Zapala, 113 Años.
Cuando los motores escribían la historia de Zapala
Hay historias que no envejecen. Al contrario, con el paso de los años adquieren un valor aún mayor porque nos permiten comprender quiénes fuimos, cómo construimos nuestra identidad y por qué determinados nombres permanecen grabados en la memoria colectiva.
El automovilismo fue, durante décadas, mucho más que una competencia deportiva para Zapala. Fue una escuela de esfuerzo, de creatividad, de compañerismo y de orgullo local. En tiempos en los que las distancias parecían infinitas y los recursos eran escasos, un grupo de hombres demostró que la pasión podía superar cualquier obstáculo.
El testimonio de Walter Wagner nos transporta a esa época en la que cada carrera representaba un desafío enorme. No existían las comodidades de hoy ni los presupuestos millonarios. Había trabajo artesanal, noches enteras en los talleres, piezas construidas con ingenio y un profundo conocimiento de la mecánica que sorprendía incluso a los grandes preparadores del país.
No es casual que Zapala haya logrado hacerse un nombre en el automovilismo argentino. Desde los pioneros como Arturo Kruuse hasta las generaciones que continuaron ese legado, la ciudad fue ganándose un prestigio que trascendió las fronteras de la provincia. Los pilotos zapalinos no solo competían: representaban a toda una comunidad que seguía con orgullo cada resultado.
Quizás uno de los aspectos más valiosos de aquellos años fue la unión entre pilotos, mecánicos, familiares y amigos. Detrás de cada auto había un equipo dispuesto a sacrificar horas de descanso, tiempo con la familia y recursos económicos para alcanzar un sueño compartido. Esa era la verdadera esencia del automovilismo de entonces: un deporte construido con pasión antes que con dinero.

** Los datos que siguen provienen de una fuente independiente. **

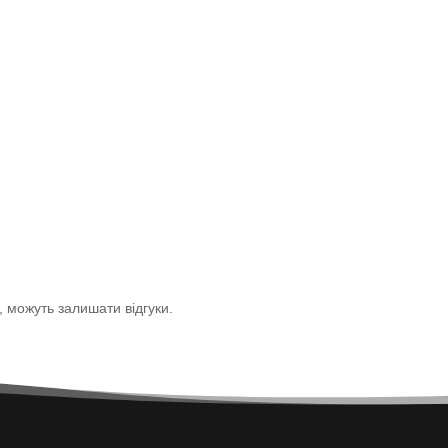
р, можуть залишати відгуки.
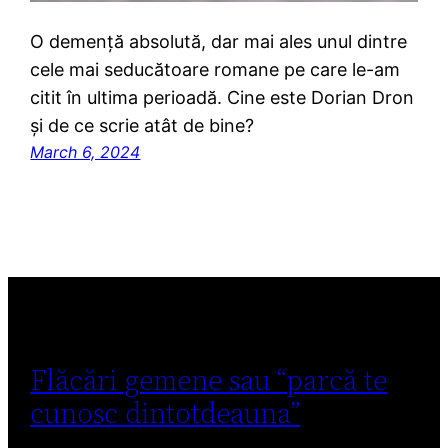
O demență absolută, dar mai ales unul dintre
cele mai seducătoare romane pe care le-am
citit în ultima perioadă. Cine este Dorian Dron
și de ce scrie atât de bine?
March 6, 2024
Flăcări gemene sau “parcă te
cunosc dintotdeauna”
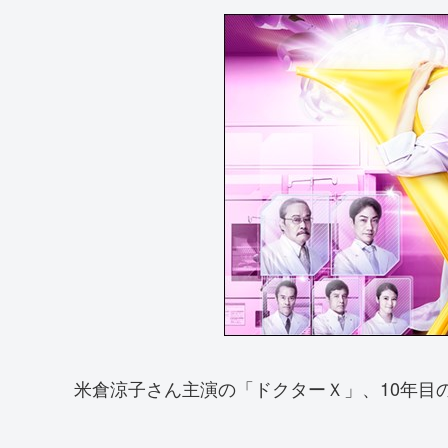
米倉涼子さん主演の「ドクターＸ」、10年目の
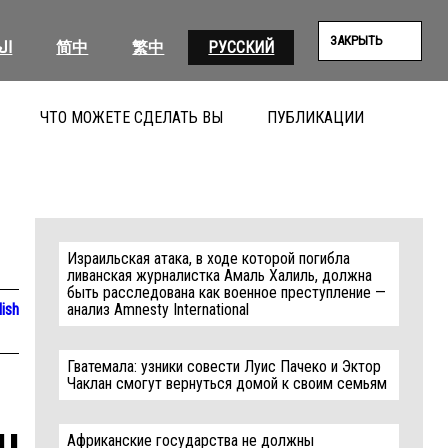
ЗАКРЫТЬ
ال
简中
繁中
РУССКИЙ
ЧТО МОЖЕТЕ СДЕЛАТЬ ВЫ
ПУБЛИКАЦИИ
ПОИС
Израильская атака, в ходе которой погибла
ливанская журналистка Амаль Халиль, должна
быть расследована как военное преступление —
lish
анализ Amnesty International
Гватемала: узники совести Луис Пачеко и Эктор
Чаклан смогут вернуться домой к своим семьям
u
Африканские государства не должны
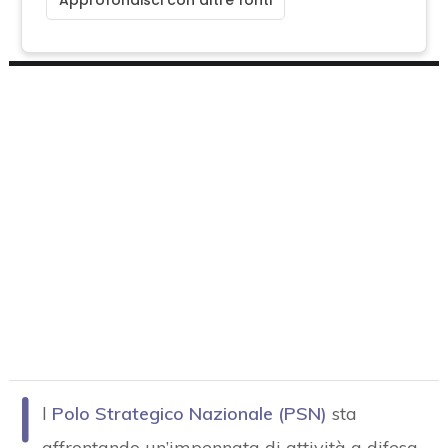
I
l
Polo Strategico Nazionale (PSN
)
sta
affrontando un’impennata di attività a difesa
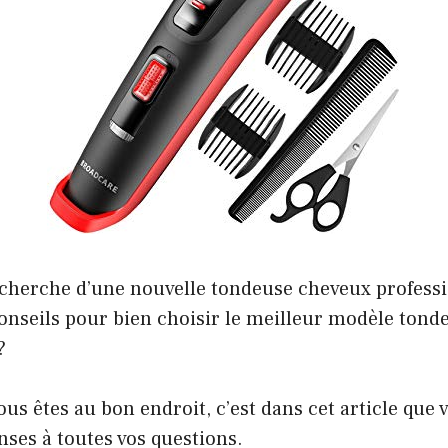
recherche d’une nouvelle tondeuse cheveux profess
conseils pour bien choisir le meilleur modèle ton
?
us êtes au bon endroit, c’est dans cet article que v
nses à toutes vos questions.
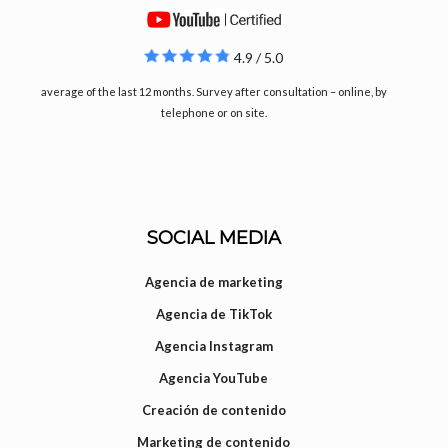
4.9 / 5.0
average of the last 12 months. Survey after consultation – online, by
telephone or on site.
SOCIAL MEDIA
Agencia de marketing
Agencia de TikTok
Agencia Instagram
Agencia YouTube
Creación de contenido
Marketing de contenido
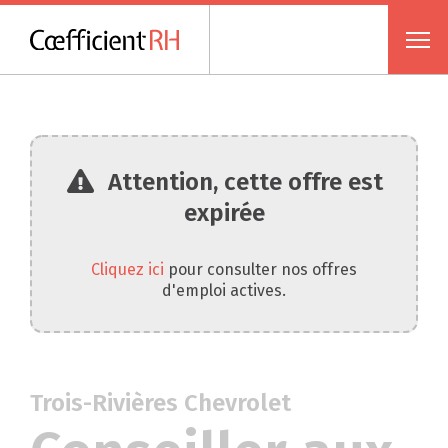
Attention, cette offre est
expirée
Cliquez ici
pour consulter nos offres
d'emploi actives.
Trois-Rivières Chevrolet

Las anécdotas que Walter recuerda con figuras emblemáticas de la mecánica nacional, como Oreste Berta, no son simples recuerdos personales. Son parte del patrimonio deportivo de Zapala. Demuestran que desde el interior profundo también podían surgir trabajos de excelencia capaces de despertar la admiración de los máximos referentes del país.
Igualmente inolvidables resultan las hazañas deportivas, como vencer en un tramo de montaña a pilotos de renombre nacional o construir motores y vehículos que llegaron a ser considerados entre los mejores de su categoría. Esas victorias no fueron casualidad. Fueron el resultado de una combinación de talento, preparación y una enorme voluntad de superación.
Pero quizá la enseñanza más importante que deja este relato no está en los trofeos ni en los campeonatos. Está en la actitud de una generación que nunca aceptó que vivir lejos de los grandes centros fuera una limitación. Con ingenio, trabajo y perseverancia demostraron que desde Zapala también podían hacerse grandes cosas.
Hoy, cuando muchas veces el deporte se mide únicamente por resultados o presupuestos, vale la pena volver la mirada hacia aquellas historias. Nos recuerdan que el verdadero motor siempre fue la pasión, esa fuerza capaz de reunir a un grupo de amigos alrededor de un auto de carreras y convertir un sueño local en una historia de trascendencia nacional.
Rescatar estos testimonios no significa vivir del pasado. Significa comprender que la memoria también construye el futuro. Porque un pueblo que recuerda a quienes lo representaron con esfuerzo y dignidad es un pueblo que mantiene viva su identidad.
Las carreras terminaron hace mucho tiempo, los motores dejaron de rugir y muchos de aquellos protagonistas ya no están. Sin embargo, su legado continúa acelerando en la memoria de Zapala, recordándonos que hubo una época en la que un puñado de apasionados llevó el nombre de la ciudad a los caminos más difíciles del país y escribió, con coraje y sacrificio, una de las páginas más brillantes de su historia deportiva.